Indagate dalla Procura di Milano due psicologhe del carcere di San Vittore che hanno assistito Alessia Pifferi durante la detenzione. Alla base dei presunti illeciti commessi, in particolare, da una delle due professioniste, ci sarebbe, come ipotizzato dagli inquirenti, un movente “antisociale”, anche perché, come risulterebbe da alcune conversazioni intercettate, la professionista, 58 anni, avrebbe detto che con la sua attività voleva scardinare il sistema, “goccia dopo goccia”, salvando quelle che lei riteneva vittime della giustizia.
Intercettazioni in carcere: psicologhe accusate di favoreggiamento e falso ideologico
La polizia penitenziaria ha eseguito perquisizioni nei confronti delle due professioniste, accusate di favoreggiamento e falso ideologico. I consulenti della Procura hanno parlato di “colloqui clinici e test psicoattitudinali realizzati in violazione dei protocolli”, con un atteggiamento da parte delle psicologhe non di “descrizione clinica” ma di “estrapolazione deduttiva di una vera e propria tesi difensiva”. Indagata per falso ideologico anche l’avvocatessa Alessia Pontenani, legale della donna. Alessia Pifferi è a processo per omicidio pluriaggravato per avere lasciato morire di stenti, nel luglio 2022, la figlia Diana di 18 mesi, abbandonandola in casa per 6 giorni.
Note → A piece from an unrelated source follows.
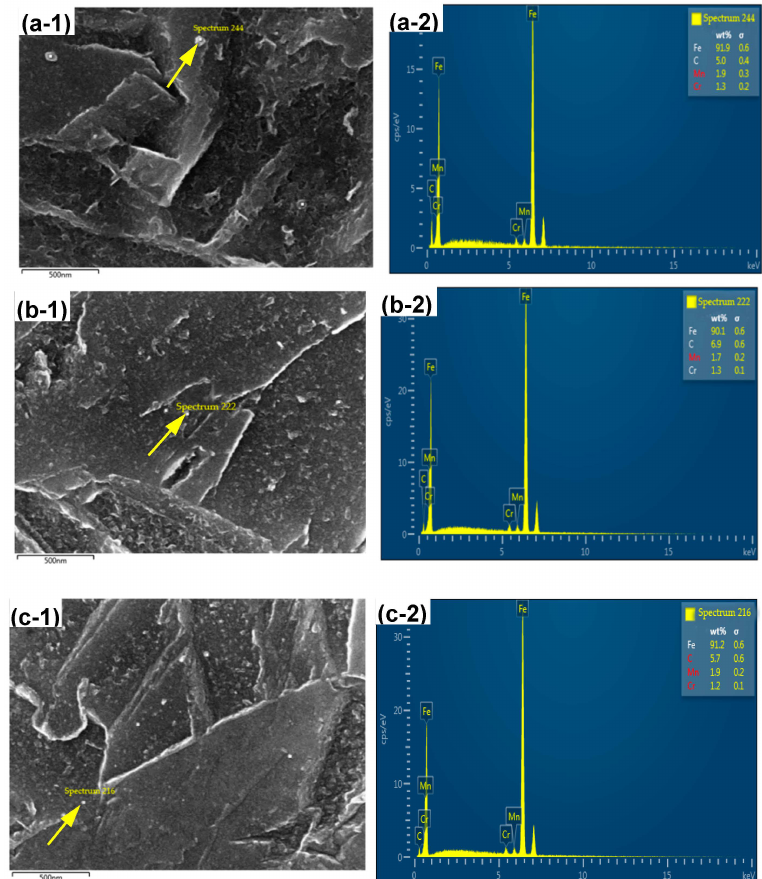
Figure 10. SEM and EDS of second-phase particles for hot-formed parts in different positions: ( a-1 , 2 ) top; ( b-1 , 2 ) side; and ( c-1 , 2 )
La telefonata tra la psicologa e l’avvocato Alessia Pontenani
Agli atti ci sarebbe una telefonata tra la psicologa 58enne, che ha lavorato anche nel carcere di Opera, e l’avvocatessa, nella quale, stando alle indagini, le due si sarebbero complimentate a vicenda dopo l’effettuazione su Pifferi e gli esiti del test psicodiagnostico di Wais, secondo cui la donna, a processo per l’omicidio della figlia, avrebbe un quoziente intellettivo da bambina. Test non “fruibile né utilizzabile a fini diagnostici e valutativi”, secondo il pm.
“Aiutata a fornire una versione differente da quella data all’inizio”
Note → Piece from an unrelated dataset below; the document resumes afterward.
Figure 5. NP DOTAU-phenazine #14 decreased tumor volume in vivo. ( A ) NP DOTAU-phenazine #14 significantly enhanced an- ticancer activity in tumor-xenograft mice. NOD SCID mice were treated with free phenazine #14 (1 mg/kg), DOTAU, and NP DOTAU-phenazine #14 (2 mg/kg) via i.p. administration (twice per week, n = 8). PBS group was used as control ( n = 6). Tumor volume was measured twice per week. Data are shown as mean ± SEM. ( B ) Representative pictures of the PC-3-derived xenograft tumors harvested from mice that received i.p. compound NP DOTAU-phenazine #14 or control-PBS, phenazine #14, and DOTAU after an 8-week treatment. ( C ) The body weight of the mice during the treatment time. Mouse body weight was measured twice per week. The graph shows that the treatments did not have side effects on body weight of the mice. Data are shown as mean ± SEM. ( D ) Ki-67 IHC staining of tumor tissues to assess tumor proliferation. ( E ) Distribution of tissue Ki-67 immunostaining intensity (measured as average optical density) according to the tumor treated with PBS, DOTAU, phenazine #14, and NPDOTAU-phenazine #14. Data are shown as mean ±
I pm Francesco De Tommasi e Rosaria Stagnaro davanti alla Corte d’assise di Milano, si erano opposti alla richiesta di sentire le psicologhe come testimoni se non in “una veste processuale” diversa e cioè come indagate in un procedimento connesso.
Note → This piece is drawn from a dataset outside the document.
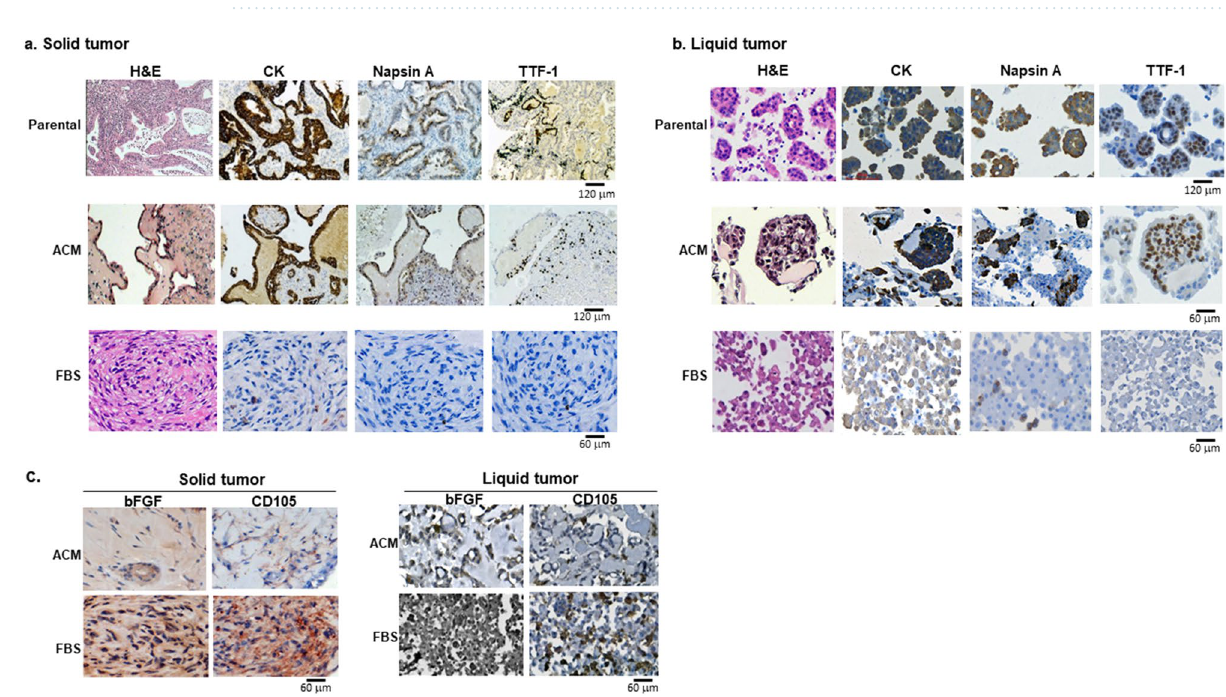
Figure 3. The similarity in immune phenotypes of ACM-cultured tissues to parental cancers. H&E and IHC stains of lung adenocarcinomas. ( a ) Solid tumor; ( b ) Pleural effusion sample. Parental tumors (top row; scale bar = 120 µm), ACM-cultured (middle row; scale bar for solid tumors is 120 µm, and for body fluid samples is 60 µm) and FBS-cultured (bottom row; scale bar = 60 µm). Antibodies: CK (cytokeratin), Napsin A and TTF-1. ( c ) IHC for FGF and CD105 expressions in above cultures (scale bar = 60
“La ricostruzione alternativa della realtà” in ottica difensiva
I pm avevano dichiarato in aula che Alessia Pifferi sarebbe stata aiutata a fornire una “versione differente rispetto a quella che spontaneamente aveva fornito sin dall’inizio” e il loro non sarebbe stato “un percorso di assistenza alla detenuta” ma “di rivisitazione dei fatti contestati in un’ottica difensiva” che ha portato a “una ricostruzione alternativa” grazie a una serie di “colloqui” avvenuti “con ritmo frenetico” prima delle udienze del processo.
Le parole del legale della psicologa
“Sorge il fondato sospetto che tale perquisizione nasconda finalità estranee alla condotta commessa dalla mia assistita e voglia indagare sulla sua attività lavorativa complessiva, accusandola più per il merito dei pareri espressi che per il metodo con il quale si è pervenuti a tali pareri”. Lo spiega in una nota l’avvocato Mirko Mazzali, legale di una delle due psicologhe perquisite oggi e indagate per il caso di Alessia Pifferi.
“Trattasi di provvedimento finalizzato alla ricerca di documenti in possesso dell’istituto penitenziario e quindi facilmente rintracciabili, che pone sotto sequestro cellulari e computer per cercare fantomatici rapporti con una detenuta, nonché documentazione concernente altre detenute non oggetto dei capi di imputazione”, chiarisce il difensore.